Rachel Gross emerges from a classroom to face the crush of students charging through the corridors. The labyrinthine hallways and riot-proof walls make the UW Humanities Building feel like a medieval fortress under siege during class change. Gross has just a few minutes to herself before her next skirmish -- with a room of 13 undergraduates.
She is a fifth-year graduate student studying environmental history. Her focus is the history of outdoor clothing and gear. She's finished her master's thesis -- "Synthetic Wilderness: Gore-Tex and the Paths to Mastery in Outdoor Recreation" -- and is now working on her dissertation. In order to earn tuition remission and fund her research, Gross is also working as a teaching assistant, or TA, this semester.
Teaching assistants are graduate students who work for the university in exchange for tuition remission, health insurance and a living stipend. They are paid little and work hard for their keep. A typical TA with a 41% appointment might make $12,091 in a year. And there is no question the University of Wisconsin-Madison could not operate without them. TAs teach half of all lectures, discussions and labs.

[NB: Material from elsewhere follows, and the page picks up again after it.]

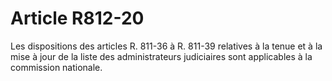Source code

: # Article R812-20

Les dispositions des articles R. 811-36 à R. 811-39 relatives à la tenue et à la mise à jour de la liste des administrateurs judiciaires sont applicables à la commission nationale.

In the College of Letters & Science, home to almost 70% of the university's TAs, graduate and professional students teach more than 85,000 credit hours.
"Grad students do wonderful work on this campus, and I don't know how we'd get along without them," says Brian Bubenzer, assistant dean for Graduate Student Administration.
Bubenzer allows that being a TA "really is a balancing act." They must cope with the pressure of their own studies and tend to their personal lives.
"We've all heard horror stories," Bubenzer says, referring to graduate students who end up living in the library or their office. "Grad student lives are very complicated, and we do ask a lot of them."